→ Daftar Tugas
A) Jawablah pertanyaan berikut berdasarkan teks tentang Yesaya 54:10.
(i) Yesaya 54 termasuk bagian dari kitab apa?
(ii) Gunung dan bukit disebut sebagai simbol dari apa?
(iii) Dalam konteks apa ayat ini berbicara?
B) Terjemahkan kalimat dari teks tentang Yesaya 54:10 ini ke dalam bahasa Inggris: "Dunia dapat berubah, sejarah dapat berbalik arah, tetapi kasih Tuhan tidak akan pernah meninggalkan umat-Nya."

→ Teks Tersedia

Yesaya 54:10: Kasih Setia yang Tidak Tergoyahkan

“Sebab, sekalipun gunung-gunung berpindah, dan bukit-bukit akan bergoyang, tetapi kasih setia-Ku tidak akan beralih darimu. Perjanjian perdamaian-Ku tidak akan pernah dipindahkan,” kata TUHAN yang berbelas kasihan kepadamu.”— Yesaya 54:10 (AYT)
Pendahuluan: Janji yang Melampaui Guncangan Dunia
Ayat ini berbicara dalam konteks pemulihan Israel setelah masa penghukuman dan pembuangan. Dalam pasal 54, Yesaya melukiskan kasih Allah kepada umat-Nya dengan citra yang lembut namun penuh kuasa: kasih seorang suami yang tetap setia kepada istrinya meskipun sang istri telah berpaling.
Namun pada ayat 10, janji Tuhan mencapai puncaknya — kasih setia Allah yang tak tergoyahkan, bahkan ketika gunung dan bukit, simbol hal-hal paling stabil di dunia, mengalami guncangan. Dunia dapat berubah, sejarah dapat berbalik arah, tetapi kasih Tuhan tidak akan pernah meninggalkan umat-Nya.
Bagi umat Allah masa kini, ayat ini bukan sekadar puisi rohani, tetapi merupakan deklarasi teologis tentang immutabilitas (ketidakberubahan Allah) dan perjanjian kasih karunia (covenant of grace) yang menjadi dasar seluruh kehidupan iman Kristen.
1. Latar Historis dan Konteks Nubuat
Yesaya 54 adalah bagian dari “Kitab Penghiburan” (Yesaya 40–66). Setelah nubuat tentang Hamba Tuhan yang menderita di pasal 53, pasal 54 muncul sebagai gema kemenangan kasih Allah: umat yang tadinya merasa dibuang, kini dipanggil kembali untuk bersukacita karena kasih setia Allah yang tak terhapuskan.

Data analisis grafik
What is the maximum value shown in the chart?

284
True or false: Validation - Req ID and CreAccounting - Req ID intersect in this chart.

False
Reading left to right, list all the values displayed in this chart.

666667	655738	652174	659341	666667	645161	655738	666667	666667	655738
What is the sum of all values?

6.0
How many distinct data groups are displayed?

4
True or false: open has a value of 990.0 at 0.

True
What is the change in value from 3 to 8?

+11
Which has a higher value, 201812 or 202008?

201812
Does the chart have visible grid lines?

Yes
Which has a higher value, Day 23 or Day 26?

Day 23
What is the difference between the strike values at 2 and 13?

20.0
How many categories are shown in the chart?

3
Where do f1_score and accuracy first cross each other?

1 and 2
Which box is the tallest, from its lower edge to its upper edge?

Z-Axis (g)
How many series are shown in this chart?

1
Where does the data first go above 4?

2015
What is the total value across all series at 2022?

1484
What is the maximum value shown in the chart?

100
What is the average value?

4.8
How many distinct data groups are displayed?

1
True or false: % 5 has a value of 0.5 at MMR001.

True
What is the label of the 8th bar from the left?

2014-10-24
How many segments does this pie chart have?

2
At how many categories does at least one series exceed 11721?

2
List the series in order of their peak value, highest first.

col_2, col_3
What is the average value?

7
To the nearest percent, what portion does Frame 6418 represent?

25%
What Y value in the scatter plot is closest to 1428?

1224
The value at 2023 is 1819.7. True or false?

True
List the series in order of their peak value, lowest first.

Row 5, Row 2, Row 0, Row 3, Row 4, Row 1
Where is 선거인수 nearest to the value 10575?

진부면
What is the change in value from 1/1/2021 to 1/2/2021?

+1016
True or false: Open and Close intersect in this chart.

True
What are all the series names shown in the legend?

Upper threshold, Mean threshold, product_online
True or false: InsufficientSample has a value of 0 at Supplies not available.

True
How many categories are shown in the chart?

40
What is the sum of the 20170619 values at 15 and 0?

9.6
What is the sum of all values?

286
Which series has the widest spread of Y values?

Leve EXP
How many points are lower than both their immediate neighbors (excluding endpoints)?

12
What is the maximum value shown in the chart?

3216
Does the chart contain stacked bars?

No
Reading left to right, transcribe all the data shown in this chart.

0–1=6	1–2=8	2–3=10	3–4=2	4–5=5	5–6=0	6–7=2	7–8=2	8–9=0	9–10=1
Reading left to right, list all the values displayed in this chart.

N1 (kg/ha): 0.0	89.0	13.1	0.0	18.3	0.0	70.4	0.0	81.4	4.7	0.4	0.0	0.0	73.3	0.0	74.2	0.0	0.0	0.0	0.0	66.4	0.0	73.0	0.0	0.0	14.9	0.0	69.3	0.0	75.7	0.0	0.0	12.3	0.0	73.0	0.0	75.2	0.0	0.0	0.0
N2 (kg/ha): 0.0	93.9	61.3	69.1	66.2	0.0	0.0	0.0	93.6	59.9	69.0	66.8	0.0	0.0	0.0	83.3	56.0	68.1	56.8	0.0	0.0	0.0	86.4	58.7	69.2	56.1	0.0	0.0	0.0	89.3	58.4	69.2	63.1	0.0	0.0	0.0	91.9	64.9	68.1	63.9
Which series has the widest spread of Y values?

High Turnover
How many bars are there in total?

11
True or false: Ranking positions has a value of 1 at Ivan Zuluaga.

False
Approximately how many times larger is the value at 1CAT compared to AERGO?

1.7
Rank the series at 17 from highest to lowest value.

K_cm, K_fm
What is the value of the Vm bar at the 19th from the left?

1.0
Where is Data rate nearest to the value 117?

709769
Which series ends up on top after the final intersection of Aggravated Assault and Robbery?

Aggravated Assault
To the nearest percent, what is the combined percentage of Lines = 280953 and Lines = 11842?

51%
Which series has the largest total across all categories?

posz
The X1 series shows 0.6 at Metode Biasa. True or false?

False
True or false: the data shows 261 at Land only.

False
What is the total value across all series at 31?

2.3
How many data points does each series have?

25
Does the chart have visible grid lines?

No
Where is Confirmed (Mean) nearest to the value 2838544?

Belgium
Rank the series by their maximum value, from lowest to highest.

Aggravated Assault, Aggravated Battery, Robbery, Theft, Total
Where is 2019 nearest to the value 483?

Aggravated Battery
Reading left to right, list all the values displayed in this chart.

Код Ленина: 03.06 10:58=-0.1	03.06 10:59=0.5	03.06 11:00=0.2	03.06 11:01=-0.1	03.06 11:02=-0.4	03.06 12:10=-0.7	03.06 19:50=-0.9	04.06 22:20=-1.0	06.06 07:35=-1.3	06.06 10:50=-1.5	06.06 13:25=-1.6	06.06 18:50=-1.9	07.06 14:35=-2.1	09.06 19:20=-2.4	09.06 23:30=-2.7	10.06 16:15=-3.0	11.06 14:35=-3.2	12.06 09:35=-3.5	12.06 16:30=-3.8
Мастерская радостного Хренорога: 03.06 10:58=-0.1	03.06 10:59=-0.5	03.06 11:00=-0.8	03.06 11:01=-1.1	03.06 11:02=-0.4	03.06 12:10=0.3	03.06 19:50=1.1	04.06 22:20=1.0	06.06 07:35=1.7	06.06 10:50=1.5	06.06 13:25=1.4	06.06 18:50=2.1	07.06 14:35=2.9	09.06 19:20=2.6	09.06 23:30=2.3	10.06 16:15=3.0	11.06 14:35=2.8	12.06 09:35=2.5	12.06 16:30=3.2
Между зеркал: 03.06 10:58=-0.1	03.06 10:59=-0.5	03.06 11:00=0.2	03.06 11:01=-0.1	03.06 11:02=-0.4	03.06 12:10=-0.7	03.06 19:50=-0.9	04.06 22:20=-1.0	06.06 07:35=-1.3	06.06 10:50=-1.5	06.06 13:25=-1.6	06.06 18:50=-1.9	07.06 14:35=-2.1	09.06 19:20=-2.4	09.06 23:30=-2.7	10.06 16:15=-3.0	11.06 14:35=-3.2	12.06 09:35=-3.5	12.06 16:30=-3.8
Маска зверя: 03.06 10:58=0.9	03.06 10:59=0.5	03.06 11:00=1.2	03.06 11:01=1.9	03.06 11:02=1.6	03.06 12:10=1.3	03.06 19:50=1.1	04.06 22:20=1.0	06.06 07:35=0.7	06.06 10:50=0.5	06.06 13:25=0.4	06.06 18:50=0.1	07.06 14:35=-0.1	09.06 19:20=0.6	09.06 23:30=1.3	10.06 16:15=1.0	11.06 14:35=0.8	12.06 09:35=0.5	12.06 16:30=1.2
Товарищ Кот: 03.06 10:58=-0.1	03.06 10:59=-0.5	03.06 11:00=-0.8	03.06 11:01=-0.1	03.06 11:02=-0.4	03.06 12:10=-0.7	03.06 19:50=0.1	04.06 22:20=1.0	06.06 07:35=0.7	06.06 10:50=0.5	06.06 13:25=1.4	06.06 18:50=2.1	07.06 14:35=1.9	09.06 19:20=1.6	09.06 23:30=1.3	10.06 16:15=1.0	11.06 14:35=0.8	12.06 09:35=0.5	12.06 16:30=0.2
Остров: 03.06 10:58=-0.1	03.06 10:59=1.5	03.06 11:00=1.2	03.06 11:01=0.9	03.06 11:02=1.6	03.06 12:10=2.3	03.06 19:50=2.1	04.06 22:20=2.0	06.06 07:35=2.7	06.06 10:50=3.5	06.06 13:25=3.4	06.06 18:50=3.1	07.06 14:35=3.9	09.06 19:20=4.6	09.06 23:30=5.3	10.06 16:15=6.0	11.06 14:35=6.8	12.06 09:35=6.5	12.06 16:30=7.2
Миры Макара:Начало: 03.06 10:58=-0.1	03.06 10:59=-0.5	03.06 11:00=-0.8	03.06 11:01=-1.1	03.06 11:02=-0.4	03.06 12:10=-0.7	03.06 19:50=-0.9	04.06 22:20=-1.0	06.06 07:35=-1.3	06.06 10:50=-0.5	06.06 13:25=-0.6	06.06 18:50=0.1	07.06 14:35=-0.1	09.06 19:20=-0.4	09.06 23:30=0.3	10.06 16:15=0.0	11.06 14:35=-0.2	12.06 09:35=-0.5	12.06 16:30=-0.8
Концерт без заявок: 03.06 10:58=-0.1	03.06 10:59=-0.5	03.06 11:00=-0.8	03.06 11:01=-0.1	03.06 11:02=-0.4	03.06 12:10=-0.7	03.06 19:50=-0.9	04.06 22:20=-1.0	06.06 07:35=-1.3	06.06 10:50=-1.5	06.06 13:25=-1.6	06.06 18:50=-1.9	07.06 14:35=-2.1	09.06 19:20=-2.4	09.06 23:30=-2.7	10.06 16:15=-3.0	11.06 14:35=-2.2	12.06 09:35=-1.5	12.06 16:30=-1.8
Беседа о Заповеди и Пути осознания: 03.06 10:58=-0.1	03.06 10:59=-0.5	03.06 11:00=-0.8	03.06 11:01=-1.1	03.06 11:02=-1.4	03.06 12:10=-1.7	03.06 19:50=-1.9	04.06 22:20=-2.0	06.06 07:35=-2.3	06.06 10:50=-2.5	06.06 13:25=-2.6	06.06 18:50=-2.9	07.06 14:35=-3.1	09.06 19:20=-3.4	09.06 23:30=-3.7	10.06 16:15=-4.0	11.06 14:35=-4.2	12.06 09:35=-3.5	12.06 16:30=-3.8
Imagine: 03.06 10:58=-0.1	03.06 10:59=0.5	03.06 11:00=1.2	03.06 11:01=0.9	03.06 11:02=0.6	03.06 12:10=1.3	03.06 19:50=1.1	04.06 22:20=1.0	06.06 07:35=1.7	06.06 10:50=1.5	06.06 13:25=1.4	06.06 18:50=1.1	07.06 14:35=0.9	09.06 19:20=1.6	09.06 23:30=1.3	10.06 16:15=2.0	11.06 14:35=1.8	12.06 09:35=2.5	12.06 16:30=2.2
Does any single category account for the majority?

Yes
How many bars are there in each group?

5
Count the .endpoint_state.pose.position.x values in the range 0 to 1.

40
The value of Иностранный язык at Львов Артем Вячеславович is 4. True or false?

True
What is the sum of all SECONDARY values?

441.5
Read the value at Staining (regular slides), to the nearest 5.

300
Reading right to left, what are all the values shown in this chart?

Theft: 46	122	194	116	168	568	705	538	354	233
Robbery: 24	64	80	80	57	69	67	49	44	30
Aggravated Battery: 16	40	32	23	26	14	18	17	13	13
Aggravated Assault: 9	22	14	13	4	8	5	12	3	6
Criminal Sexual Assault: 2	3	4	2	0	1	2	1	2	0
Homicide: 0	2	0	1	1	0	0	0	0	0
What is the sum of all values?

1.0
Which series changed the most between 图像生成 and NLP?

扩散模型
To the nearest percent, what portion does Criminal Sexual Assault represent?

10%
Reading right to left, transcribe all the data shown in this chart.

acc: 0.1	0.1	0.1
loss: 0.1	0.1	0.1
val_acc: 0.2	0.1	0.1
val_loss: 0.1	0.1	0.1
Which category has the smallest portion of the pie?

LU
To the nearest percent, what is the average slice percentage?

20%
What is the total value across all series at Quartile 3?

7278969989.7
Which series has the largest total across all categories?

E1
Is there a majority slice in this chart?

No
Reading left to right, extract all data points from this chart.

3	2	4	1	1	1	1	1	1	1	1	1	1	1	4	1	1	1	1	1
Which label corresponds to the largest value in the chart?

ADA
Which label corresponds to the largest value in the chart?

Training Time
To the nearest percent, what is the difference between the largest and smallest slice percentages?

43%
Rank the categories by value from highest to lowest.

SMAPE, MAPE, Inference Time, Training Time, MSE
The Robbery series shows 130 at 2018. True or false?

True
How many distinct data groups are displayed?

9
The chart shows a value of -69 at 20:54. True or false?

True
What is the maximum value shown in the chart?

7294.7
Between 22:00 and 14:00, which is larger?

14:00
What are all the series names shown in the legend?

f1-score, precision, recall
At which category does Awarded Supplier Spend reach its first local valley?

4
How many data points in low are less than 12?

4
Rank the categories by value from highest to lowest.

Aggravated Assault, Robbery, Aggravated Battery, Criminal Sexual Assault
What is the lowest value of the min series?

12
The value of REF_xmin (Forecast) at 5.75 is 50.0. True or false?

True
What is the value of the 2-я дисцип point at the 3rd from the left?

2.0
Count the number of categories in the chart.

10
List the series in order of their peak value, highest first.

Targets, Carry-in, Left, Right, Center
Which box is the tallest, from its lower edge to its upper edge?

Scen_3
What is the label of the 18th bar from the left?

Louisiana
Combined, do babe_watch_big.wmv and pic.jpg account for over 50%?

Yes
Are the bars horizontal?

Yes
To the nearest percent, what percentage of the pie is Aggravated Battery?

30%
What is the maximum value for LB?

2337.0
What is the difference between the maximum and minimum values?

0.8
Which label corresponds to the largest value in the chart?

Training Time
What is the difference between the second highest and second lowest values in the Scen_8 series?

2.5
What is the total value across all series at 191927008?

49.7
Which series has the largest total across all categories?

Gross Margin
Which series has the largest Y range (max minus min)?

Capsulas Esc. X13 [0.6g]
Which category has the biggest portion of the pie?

→ Jawaban Tugas
A)
(i) "Kitab Penghiburan" (Yesaya 40–66)
(ii) Hal-hal paling stabil di dunia
(iii) Pemulihan Israel setelah masa penghukuman dan pembuangan

B) The world may change, history may turn back on its course, but the Lord's love will never leave His people.